I posted a short bit about Ernest Thompson Seton yesterday.
Seton, of course, went on to write Wild Animals I Have Known (1898) and was later attacked by John Burroughs in an essay in Atlantic entitled "Real and Sham Natural History."
Burroughs called people who wrote sentimental and anthropomorphic animal stories, such as Seton, "nature fakers" and the ensuing controversy between romantic and science-based natural history was pretty fierce until Teddy Roosevelt ended it by siding with Burroughs.
What's particularly interesting about the battle between Burroughs and the Nature Fakers is that the Nature Fakers believed instinct played a relatively small role in animal behavior and that most animals gained knowledge by training and experience. Does that sound a bit like B.F. Skinner?
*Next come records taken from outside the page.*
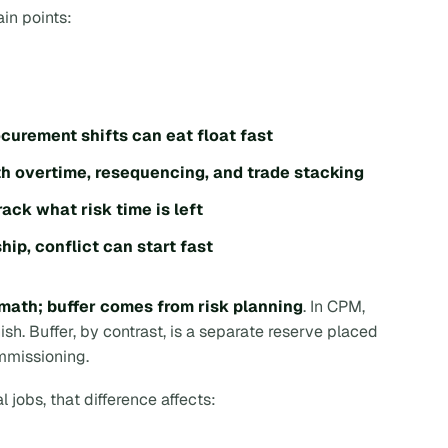
ain points:
curement shifts can eat float fast
th overtime, resequencing, and trade stacking
track what risk time is left
hip, conflict can start fast
math; buffer comes from risk planning
. In CPM,
nish
. Buffer, by contrast, is a separate reserve placed
ommissioning.
 jobs, that difference affects:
Burroughs, of course, was not having any of it:
The crows do not train their young. They have no fortresses, or schools, or colleges, or examining boards, or diplomas, or medals of honor, or hospitals, or churches, or telephones, or postal deliveries, or anything of the sort. Indeed, the poorest backwoods hamlet has more of the appurtenances of civilization than the best organized crow or other wild animal community in the land!
Burroughs summed up the Nature Fakers in his description of William J. Long, noting that Long's book, School of the Woods:
... reads like that of a man who has really never been to the woods, but who sits in his study and cooks up these yarns from things he has read in Forest and Stream, or in other sporting journals. Of real observation there is hardly a vestige in his book; of deliberate trifling with natural history there is no end.
Well yes, but how is that different from what we see today in the world of dogs? Not a whit!